Genomics tools and pipelines have their own set of requirements, which was shown by the fact that some aspects of SciPipe had to be modified to ease development of this pipeline. In particular, many genomics tools produce additional output files apart from those specified on the command line. One example of this is the extra files produced by BWA when indexing a reference genome in FASTA format. The bwa index command produces some 5 files that are not explicitly defined on the command line (with the extensions .bwt, .pac, .ann, .amb, and .sa). Based on this realization, SciPipe was amended with a folder-based execution mechanism that executes each task in a temporary folder, which keeps all output files separate from the main output directory until the whole task has completed. This ensures that files that are not explicitly defined and handled by SciPipe are also captured and handled in an atomic manner, so that finished and unfinished output files are always properly separated.

Furthermore, agile development of genomic tools often requires being able to see the full command that is used to execute a tool, because of the many options that are available to many bioinformatics tools. This workflow was thus implemented with ad hoc commands, which are defined in-line in the workflow. The ability to do this shows that SciPipe supports different ways of defining components, depending on what fits the use case best.

The successful implementation of this genomics pipeline in SciPipe thus both ensures and shows that SciPipe works well for tools common in genomics.

RNA-seq/transcriptomics pipeline

To test the ability of SciPipe to work with software used in transcriptomics, some of the initial steps of a generic RNA-sequencing workflow were also implemented in SciPipe. Common steps that are needed in transcriptomics are to run quality controls and generate reports of the analysis steps.

The RNA-sequencing case study pipeline implemented for this article uses FastQC [56] to evaluate the quality of the raw data being used in the analysis before aligning the data using STAR [57]. After the alignment is done, it is evaluated using QualiMap [58], while the Subread package [59] is used to do a feature counting.

The final step of the workflow is to combine all the previous steps for a composite analysis using MultiQC [60], which will summarize the quality of both the raw data and the result of the alignment into a single quality report. See Fig. 7 for a directed process graph of the workflow, plotted with SciPipe’s workflow plotting function.

Directed graph of workflow processes in the RNA-Seq Pre-processing workflow, plotted with SciPipe’s workflow plotting function.

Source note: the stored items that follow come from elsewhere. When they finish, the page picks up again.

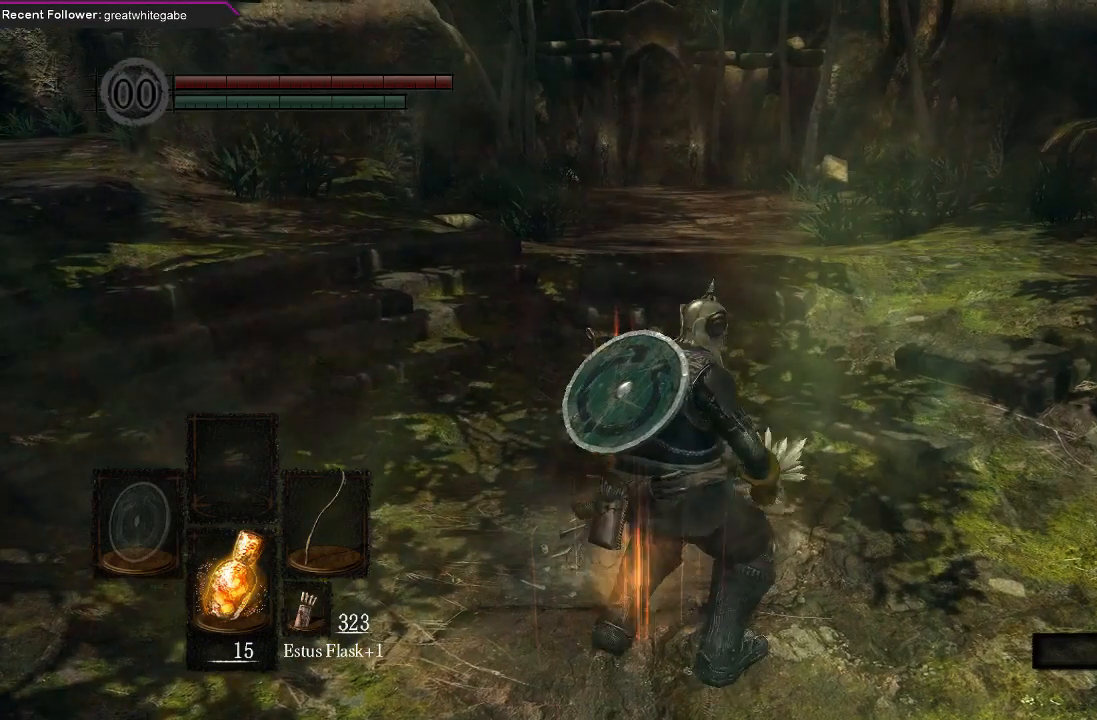
{"buttons": [], "left_stick": "up-right", "right_stick": "center", "events": []}
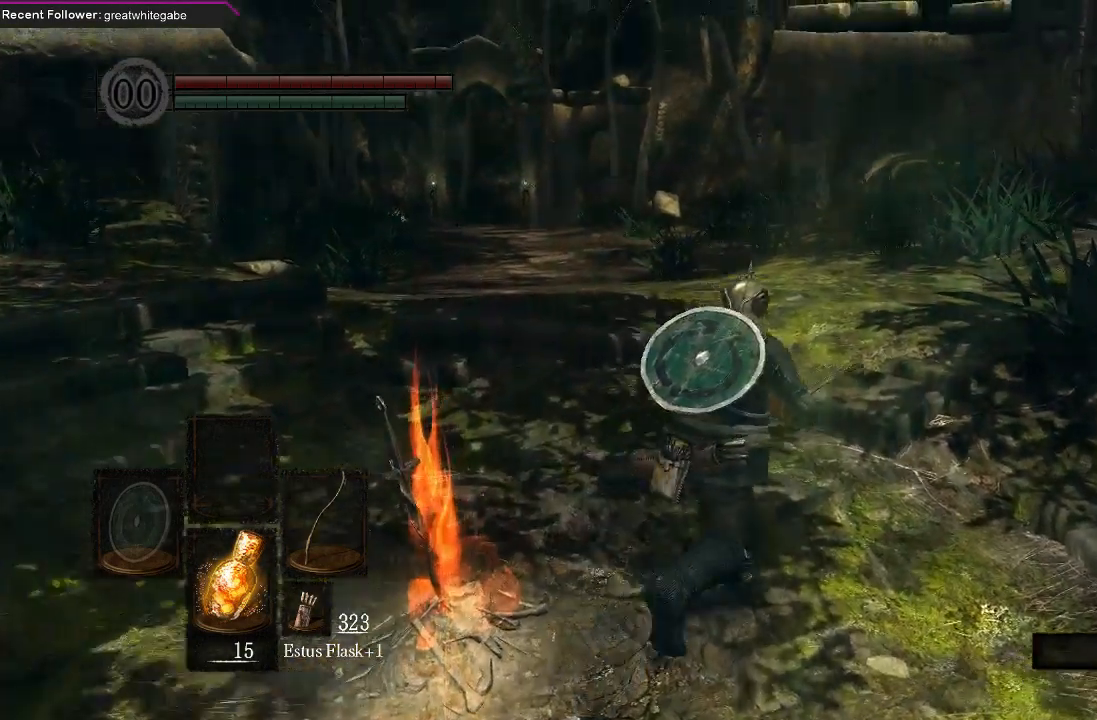
{"buttons": ["B"], "left_stick": "up", "right_stick": "center", "events": [[333, "B", "down"], [467, "left_stick", "up"]]}
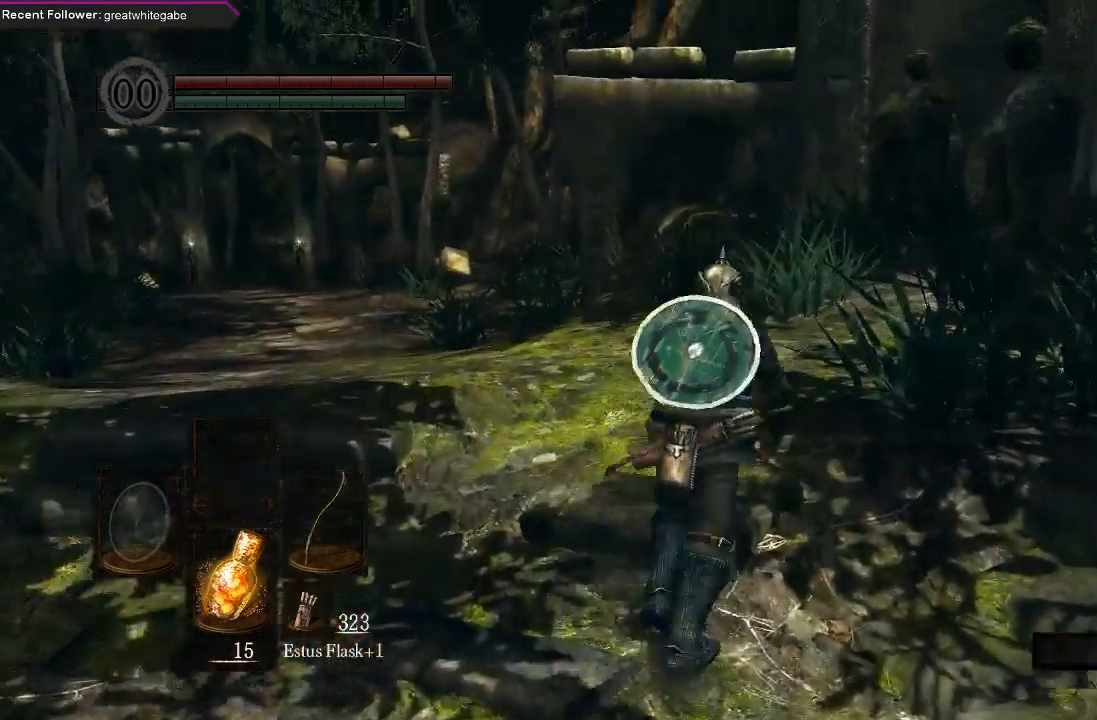
{"buttons": ["B"], "left_stick": "up", "right_stick": "center", "events": [[300, "right_stick", "down-left"], [433, "right_stick", "center"]]}
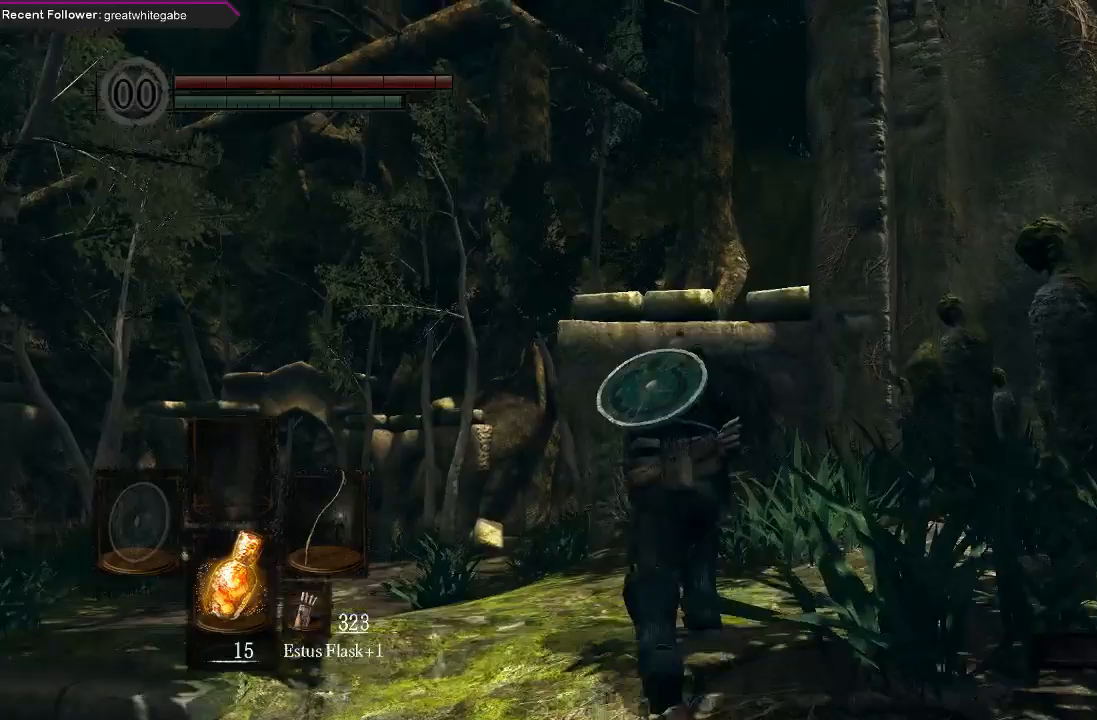
{"buttons": ["B"], "left_stick": "up", "right_stick": "center", "events": [[233, "right_stick", "up"], [433, "right_stick", "center"]]}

Nodes represent processes, while edges represent data dependencies. The labels on the edge heads and tails represent ports.

The successful implementation of this transcriptomics workflow in SciPipe ensures that SciPipe works well for different types of bioinformatics workflows and is not limited to 1 specific sub-field of bioinformatics.

Conclusions

SciPipe is a programming library that provides a way to write complex and dynamic pipelines in bioinformatics, cheminformatics, and more generally in data science, and machine learning pipelines involving command-line applications.

Dynamic scheduling allows new tasks to be parametrized with values obtained during the workflow run, and the FBP principles of separate network definition and named ports allow the creation of a library of reusable components. By having access to the full power of the Go programming language to define workflows, existing tooling is leveraged.

SciPipe adopts state-of-the-art strategies for achieving atomic writes, caching of intermediate files, and a data-centric audit log feature that allows identification of the full execution trace for each output, which can be exported into either human-readable HTML or TeX/PDF formats or executable Bash scripts.

SciPipe also provides some features not commonly found in many tools such as support for streaming via Unix named pipes, the ability to run push-based workflows up to a specific stage of the workflow, and flexible support for file naming of intermediate data files generated by workflows. SciPipe workflows can also be compiled into stand-alone executables, making deployment of pipelines maximally easy, requiring only the presence of Bash and any external command-line tools used on the target machine.

The fact that SciPipe is a small library without required external dependencies apart from the Go tool chain and Bash means it is expected to be possible to be maintained and developed in the future even without a large team or organization backing it.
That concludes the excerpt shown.